PBM’s have the ability to audit independent pharmacies to make sure that their clients — insurance providers — aren’t being subjected to frivolous claims. But in the case of Caremark, which is owned by CVS, that means local pharmacies are subject to audit by their competition, Cantalino said.

He gave several examples of audits that he described as “abusive.” In most of these, the PBM said that he gave the patient too much medicine. But instead of recouping what the PBM deemed to be the appropriate amount for the claim, it simply refused to pay it altogether.

Auditors visit Cantalino on a weekly basis, he said, and a recent visit cost him $14,000 in unpaid claims and fines. “They got us on their little rules,” he said, recalling an instance when the PBM deemed the quantity of a tube of rash ointment –– worth $165 — to be “excessive,” even though the doctor had written “large tube” on the prescription.

“They’re coming more and more often,” Cantalino said, adding that he frequently receives no warning that an auditor will show up. Pulling together the records for an audit takes time, as does sitting with the auditor and explaining the claims. “You just don’t walk in here,” he said, “and say, ‘I want all these claims.’”

In 2015 testimony before the House Judiciary Committee, Natalie Pons, a lawyer for CVS Caremark, argued that the pressure that PBMs put on pharmacies is a balancing act. “We want [pharmacies] to buy [drugs] at lowest possible cost, but we also want them to get a fair margin,” she said. By using the tools at its disposal to encourage the use of generic, rather than branded, drugs, Pons added, Caremark works “to get the best prices on behalf of our [insurance company] clients to help keep their premiums down for their members and help keep costs affordable.”

A state bill that passed the Assembly on March 5 would force PBMs to give two weeks’ notice before an audit, establish a maximum number of randomly sampled claims in an audit, and restrict the time period of the random claims to two years. “It’s a matter of fairness,” said Assemblyman Charles Lavine, a Democrat from Glen Cove who sponsored the bill and is a longtime client of Cantalino’s.

The bill passed the Senate just before the end of session last year, and Lavine said he expected it to pass there again.

Regarding Caremark, Cantalino said, “I have a competitor who controls my destiny. I’m transmitting my claims, my patient data, to Caremark [CVS]. They know all my patients. They know what drugs my patients are taking.” He said that on two occasions, the PBM used that data to poach his clients. “They automatically decided they were going to turn them into Caremark mail-order customers,” without allowing them to opt in.

Pons said that a 2009 Federal Trade Commission investigation of the CVS merger with Caremark cleared the company of accusations of failing to adequately maintain a “firewall” between the two entities to protect consumers’ personal information.

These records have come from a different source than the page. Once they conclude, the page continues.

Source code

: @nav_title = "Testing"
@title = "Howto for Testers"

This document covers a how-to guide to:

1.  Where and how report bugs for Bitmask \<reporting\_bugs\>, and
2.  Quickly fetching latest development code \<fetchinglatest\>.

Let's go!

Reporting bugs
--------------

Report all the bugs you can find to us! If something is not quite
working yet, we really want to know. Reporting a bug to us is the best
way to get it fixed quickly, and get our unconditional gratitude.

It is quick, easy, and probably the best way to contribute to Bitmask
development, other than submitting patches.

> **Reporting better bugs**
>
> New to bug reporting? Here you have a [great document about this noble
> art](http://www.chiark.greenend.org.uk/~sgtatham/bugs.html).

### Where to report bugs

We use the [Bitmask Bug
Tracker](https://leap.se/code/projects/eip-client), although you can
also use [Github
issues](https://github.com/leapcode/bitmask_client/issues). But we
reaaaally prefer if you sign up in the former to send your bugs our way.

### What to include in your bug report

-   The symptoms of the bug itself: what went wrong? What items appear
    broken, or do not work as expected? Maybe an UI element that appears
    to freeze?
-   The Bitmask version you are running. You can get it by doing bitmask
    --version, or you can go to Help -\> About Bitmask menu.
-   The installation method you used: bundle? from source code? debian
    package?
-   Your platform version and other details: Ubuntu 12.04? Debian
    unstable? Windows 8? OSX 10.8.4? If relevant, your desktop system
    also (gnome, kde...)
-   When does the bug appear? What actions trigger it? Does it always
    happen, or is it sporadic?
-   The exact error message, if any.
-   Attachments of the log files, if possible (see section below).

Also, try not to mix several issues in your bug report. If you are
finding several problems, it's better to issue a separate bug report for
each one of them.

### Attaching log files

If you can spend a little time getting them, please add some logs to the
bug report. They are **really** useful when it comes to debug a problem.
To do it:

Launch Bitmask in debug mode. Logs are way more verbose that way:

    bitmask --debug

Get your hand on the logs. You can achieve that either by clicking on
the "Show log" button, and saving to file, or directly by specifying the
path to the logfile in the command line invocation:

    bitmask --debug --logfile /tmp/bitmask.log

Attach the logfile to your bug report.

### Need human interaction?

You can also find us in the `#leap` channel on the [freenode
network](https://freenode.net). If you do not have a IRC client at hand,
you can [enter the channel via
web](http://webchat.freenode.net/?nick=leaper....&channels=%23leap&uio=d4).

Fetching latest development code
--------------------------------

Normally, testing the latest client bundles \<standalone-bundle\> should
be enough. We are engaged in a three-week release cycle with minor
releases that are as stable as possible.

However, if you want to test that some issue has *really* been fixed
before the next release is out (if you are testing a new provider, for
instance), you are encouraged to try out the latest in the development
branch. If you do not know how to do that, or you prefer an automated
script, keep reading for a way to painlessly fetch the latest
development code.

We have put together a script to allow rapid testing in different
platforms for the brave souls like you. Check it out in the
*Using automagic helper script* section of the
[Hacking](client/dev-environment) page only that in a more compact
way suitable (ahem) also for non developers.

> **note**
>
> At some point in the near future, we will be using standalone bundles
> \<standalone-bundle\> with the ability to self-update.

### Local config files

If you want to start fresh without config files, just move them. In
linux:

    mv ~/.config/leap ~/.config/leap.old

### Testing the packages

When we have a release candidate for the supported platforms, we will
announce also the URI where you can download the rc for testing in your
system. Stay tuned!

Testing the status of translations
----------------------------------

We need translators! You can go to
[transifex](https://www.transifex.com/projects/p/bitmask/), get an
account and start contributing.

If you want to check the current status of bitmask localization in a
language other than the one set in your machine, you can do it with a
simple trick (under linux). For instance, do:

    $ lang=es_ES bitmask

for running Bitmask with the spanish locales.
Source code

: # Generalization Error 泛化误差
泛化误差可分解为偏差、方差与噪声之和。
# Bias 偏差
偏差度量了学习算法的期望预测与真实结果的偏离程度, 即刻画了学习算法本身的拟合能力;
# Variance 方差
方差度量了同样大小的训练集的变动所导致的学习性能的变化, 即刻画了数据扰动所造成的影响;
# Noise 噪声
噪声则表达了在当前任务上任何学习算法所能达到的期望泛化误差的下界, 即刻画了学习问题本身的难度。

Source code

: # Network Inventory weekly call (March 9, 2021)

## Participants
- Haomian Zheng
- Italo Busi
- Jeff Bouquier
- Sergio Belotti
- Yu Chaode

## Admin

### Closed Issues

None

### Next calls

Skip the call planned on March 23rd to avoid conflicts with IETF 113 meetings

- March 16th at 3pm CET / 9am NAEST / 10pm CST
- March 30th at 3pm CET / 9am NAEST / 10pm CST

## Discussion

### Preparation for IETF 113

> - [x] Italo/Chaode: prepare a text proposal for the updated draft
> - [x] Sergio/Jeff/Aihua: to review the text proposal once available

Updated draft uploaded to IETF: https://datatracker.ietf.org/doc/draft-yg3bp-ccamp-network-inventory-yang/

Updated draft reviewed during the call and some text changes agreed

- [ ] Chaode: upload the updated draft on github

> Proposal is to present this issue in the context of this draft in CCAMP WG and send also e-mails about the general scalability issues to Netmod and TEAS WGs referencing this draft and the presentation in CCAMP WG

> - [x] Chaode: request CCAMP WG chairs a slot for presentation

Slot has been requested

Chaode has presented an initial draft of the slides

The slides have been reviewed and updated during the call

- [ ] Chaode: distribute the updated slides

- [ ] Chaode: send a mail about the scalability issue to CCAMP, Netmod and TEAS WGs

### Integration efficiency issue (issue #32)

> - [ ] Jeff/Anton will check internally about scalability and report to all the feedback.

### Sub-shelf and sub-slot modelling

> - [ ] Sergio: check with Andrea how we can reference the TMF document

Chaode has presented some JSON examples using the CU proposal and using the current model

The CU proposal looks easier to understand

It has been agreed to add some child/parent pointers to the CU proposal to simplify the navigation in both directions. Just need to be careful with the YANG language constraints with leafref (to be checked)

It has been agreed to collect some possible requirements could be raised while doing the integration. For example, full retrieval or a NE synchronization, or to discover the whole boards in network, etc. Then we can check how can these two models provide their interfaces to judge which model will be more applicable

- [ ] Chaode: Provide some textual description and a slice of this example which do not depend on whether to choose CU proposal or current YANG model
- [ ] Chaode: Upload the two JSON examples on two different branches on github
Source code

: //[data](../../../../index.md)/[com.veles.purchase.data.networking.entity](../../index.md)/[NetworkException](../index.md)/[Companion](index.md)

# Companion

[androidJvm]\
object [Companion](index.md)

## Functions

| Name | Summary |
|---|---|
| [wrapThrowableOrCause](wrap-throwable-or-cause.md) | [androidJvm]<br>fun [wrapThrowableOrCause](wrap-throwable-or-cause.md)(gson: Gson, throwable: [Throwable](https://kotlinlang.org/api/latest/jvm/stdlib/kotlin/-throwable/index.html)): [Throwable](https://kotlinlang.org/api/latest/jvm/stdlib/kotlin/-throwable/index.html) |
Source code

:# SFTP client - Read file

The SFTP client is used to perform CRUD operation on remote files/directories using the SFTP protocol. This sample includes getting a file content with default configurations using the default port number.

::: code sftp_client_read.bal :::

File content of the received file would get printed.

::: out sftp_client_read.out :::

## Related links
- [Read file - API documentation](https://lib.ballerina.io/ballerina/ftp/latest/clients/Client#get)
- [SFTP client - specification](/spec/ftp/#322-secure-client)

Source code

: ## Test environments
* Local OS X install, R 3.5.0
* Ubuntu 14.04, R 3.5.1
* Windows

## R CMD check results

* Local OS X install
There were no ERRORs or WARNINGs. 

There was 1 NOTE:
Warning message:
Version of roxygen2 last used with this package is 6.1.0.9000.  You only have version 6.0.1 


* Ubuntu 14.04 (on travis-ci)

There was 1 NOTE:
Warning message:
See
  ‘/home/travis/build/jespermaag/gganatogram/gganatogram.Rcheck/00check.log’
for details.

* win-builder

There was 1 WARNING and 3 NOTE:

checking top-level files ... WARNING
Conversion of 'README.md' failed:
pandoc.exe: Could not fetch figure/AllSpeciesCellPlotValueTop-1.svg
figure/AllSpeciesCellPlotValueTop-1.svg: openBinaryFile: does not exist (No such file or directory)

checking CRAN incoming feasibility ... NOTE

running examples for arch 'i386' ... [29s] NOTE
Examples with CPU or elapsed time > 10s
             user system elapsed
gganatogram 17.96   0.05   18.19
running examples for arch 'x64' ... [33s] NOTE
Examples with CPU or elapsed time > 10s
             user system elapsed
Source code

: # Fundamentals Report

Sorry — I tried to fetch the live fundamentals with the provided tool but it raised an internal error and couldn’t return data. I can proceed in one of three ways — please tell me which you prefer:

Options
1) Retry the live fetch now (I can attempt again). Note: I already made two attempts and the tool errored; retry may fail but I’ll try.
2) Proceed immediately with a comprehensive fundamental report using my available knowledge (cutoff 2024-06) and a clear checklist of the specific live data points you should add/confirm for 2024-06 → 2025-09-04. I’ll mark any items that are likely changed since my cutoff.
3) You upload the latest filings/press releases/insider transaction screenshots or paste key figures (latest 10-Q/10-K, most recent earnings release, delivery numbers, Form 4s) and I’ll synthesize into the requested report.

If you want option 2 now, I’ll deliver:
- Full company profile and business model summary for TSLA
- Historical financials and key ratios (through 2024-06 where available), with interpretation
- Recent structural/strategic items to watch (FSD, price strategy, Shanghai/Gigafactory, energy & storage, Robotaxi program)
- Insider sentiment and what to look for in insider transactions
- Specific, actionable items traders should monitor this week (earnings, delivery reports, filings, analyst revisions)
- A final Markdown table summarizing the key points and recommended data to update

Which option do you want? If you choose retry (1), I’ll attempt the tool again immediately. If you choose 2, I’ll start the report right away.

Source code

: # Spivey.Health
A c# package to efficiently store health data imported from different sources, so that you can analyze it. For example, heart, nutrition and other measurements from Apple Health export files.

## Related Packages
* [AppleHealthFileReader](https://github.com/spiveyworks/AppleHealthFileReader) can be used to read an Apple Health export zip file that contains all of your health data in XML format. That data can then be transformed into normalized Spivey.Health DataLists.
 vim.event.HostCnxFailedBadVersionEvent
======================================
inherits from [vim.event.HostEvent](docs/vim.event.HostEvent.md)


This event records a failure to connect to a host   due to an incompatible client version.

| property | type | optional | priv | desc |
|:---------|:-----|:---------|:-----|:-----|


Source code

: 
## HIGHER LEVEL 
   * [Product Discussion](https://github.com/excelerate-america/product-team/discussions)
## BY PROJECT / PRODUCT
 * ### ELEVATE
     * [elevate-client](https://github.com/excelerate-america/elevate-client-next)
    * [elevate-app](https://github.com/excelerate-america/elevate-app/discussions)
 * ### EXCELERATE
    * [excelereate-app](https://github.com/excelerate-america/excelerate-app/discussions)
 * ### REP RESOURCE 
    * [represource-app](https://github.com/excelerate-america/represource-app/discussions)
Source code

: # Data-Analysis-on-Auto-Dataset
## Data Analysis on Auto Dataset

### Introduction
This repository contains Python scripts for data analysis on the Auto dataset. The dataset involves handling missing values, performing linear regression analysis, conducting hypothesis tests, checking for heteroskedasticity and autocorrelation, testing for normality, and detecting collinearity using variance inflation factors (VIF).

PBMs have been under scrutiny since the early 2000s, when business publications began running stories coining terms like “the Big Three” — Caremark, OptumRx and Express Scripts — and taking aim at a number of practices, including their lack of transparency, their monopolistic activities and, more recently, a gag order that prevented pharmacists from informing their clients about cheaper drug.

While there are several PBM reforms that Lavine wants to pursue, he said that smaller solutions are the most likely way to effect change. The smaller the scope of a bill, the easier it is to pass it. “Doing things more comprehensively is much more challenging,” Lavine said. “There would be more stakeholders involved,” which means a greater number of forces pushing legislators in different directions.

Cantalino also works as a consultant for unions and employers who offer insurance through their organizations. He said that the best way to get the best plans and the best rates is put them out for bid. “I have about 165 questions, to address fiscal issues, coverage quality and customer service,” he said.

Even so, he refuses to do business with the PBMs he calls the “Big Three.” Even if they were to offer a cheaper bid, he said, “I will never bring them to the table because I know the other [side of the story]. They got extremely wealthy by sucking money out of every American that takes the medication.”